2. Il résulte des dispositions précitées de l’article L. 521-2 du code de justice administrative que lorsqu’un requérant fonde son action sur la procédure particulière instituée à cet article, il lui appartient de justifier de circonstances caractérisant une situation d’urgence qui implique, sous réserve que les autres conditions posées par cet article soient remplies, qu’une mesure visant à sauvegarder une liberté fondamentale doive être prise dans les quarante-huit heures.
3. M. A..., ressortissant géorgien né le 4 juillet 1982, était titulaire d’un titre de séjour portant la mention « vie privée et familiale » valable jusqu’au 11 novembre 2025, dont il a sollicité le renouvellement le 17 septembre 2025 via le téléservice « demarches-simplifiees.fr ». Si le requérant invoque les conséquences sur sa situation de l’absence de convocation et de délivrance d’un document provisoire de séjour par les services préfectoraux consécutivement à cette demande, il ne justifie pas de la nécessité que soit ordonnée, dans le délai mentionné au point 2, sur le fondement de l’article L. 521-2 du code de justice administrative, une mesure de sauvegarde d’une liberté fondamentale à laquelle une atteinte grave et manifestement illégale aurait été portée.

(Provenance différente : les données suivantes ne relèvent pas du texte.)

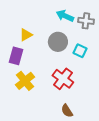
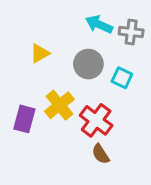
purple rectangle: (16, 56) -> (24, 119), moved
yellow cross: (25, 81) -> (59, 105), moved
brown semicircle: (67, 111) -> (101, 154), moved

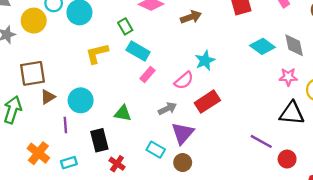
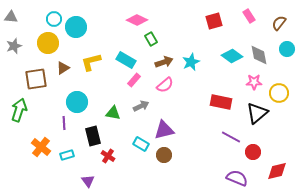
brown arrow: (191, 17) -> (164, 62), moved
yellow circle: (34, 21) -> (48, 43), moved
green rectangle: (125, 26) -> (151, 39), moved
cyan star: (205, 60) -> (191, 62), moved
brown triangle: (48, 97) -> (63, 68), moved
red rectangle: (207, 102) -> (221, 102), moved, turned 45
gray arrow: (167, 109) -> (141, 106), moved
black triangle: (292, 113) -> (257, 113), turned -45
purple triangle: (183, 133) -> (164, 130), turned 35

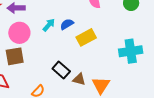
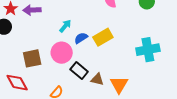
blue semicircle: (67, 24) -> (81, 38), moved
pink circle: (19, 33) -> (62, 53), moved

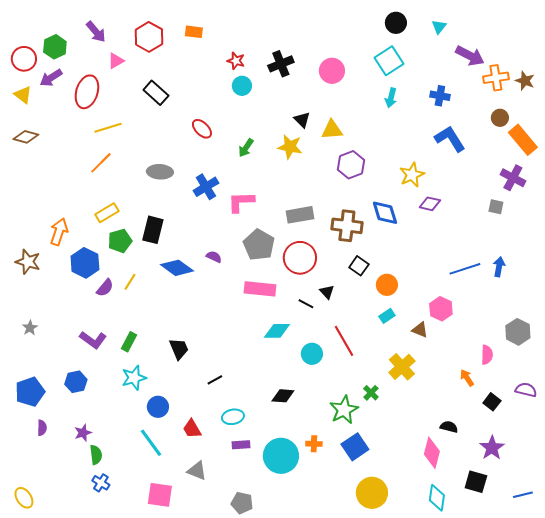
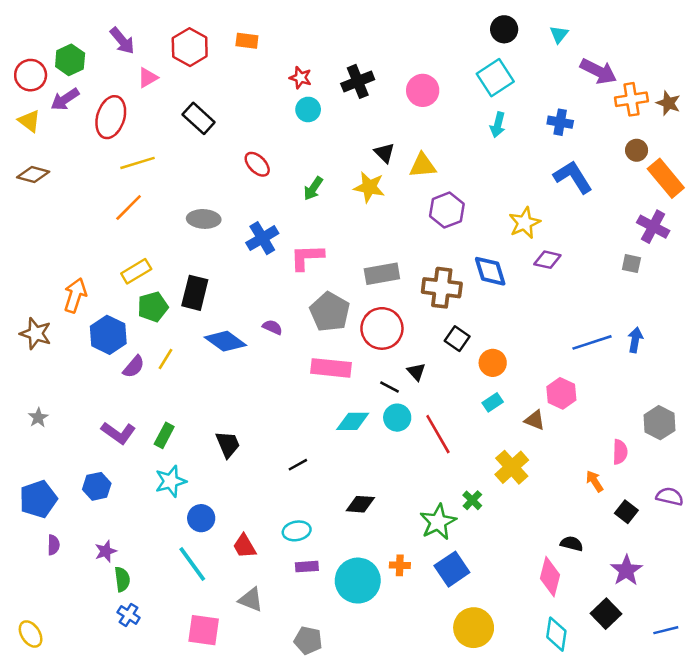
cyan circle: (312, 354) -> (397, 418), moved
black line: (215, 380) -> (298, 465), moved
black square: (476, 482) -> (606, 614), turned 30

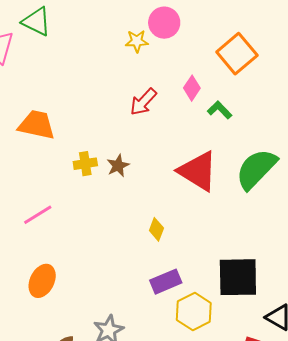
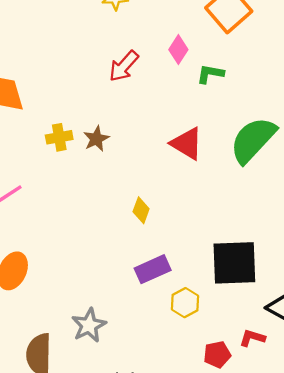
green L-shape: (220, 110) -> (210, 74), turned -35
red triangle: (198, 171) -> (187, 144), size x0.7
yellow hexagon: (194, 312) -> (185, 303), size x0.7

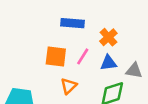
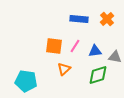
blue rectangle: (73, 23) -> (79, 19), moved
orange cross: (108, 37) -> (107, 19), moved

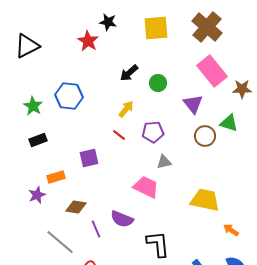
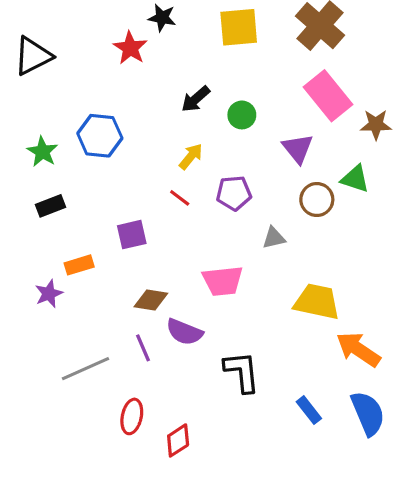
gray triangle: (164, 162) -> (274, 238), moved
pink trapezoid: (146, 187) -> (223, 281), turned 148
brown diamond: (76, 207) -> (151, 300), moved
orange arrow: (231, 230) -> (358, 349), size x1.8
gray line: (60, 242) -> (86, 369), turned -64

Par suite, la requête doit être rejetée, en toutes ses conclusions, selon la procédure prévue par l’article L. 522-3 du même code.
O R D O N N E :
Article 1er : La requête de M. A... est rejetée.
Article 2 : La présente ordonnance sera notifiée à M. B... A....
Fait à Montreuil, le 6 décembre 2025.
Le juge des référés,
D. Charageat
La République mande et ordonne au ministre de l’intérieur en ce qui le concerne ou à tous commissaires de justice à ce requis en ce qui concerne les voies de droit commun contre les parties privées, de pourvoir à l'exécution de la présente décision.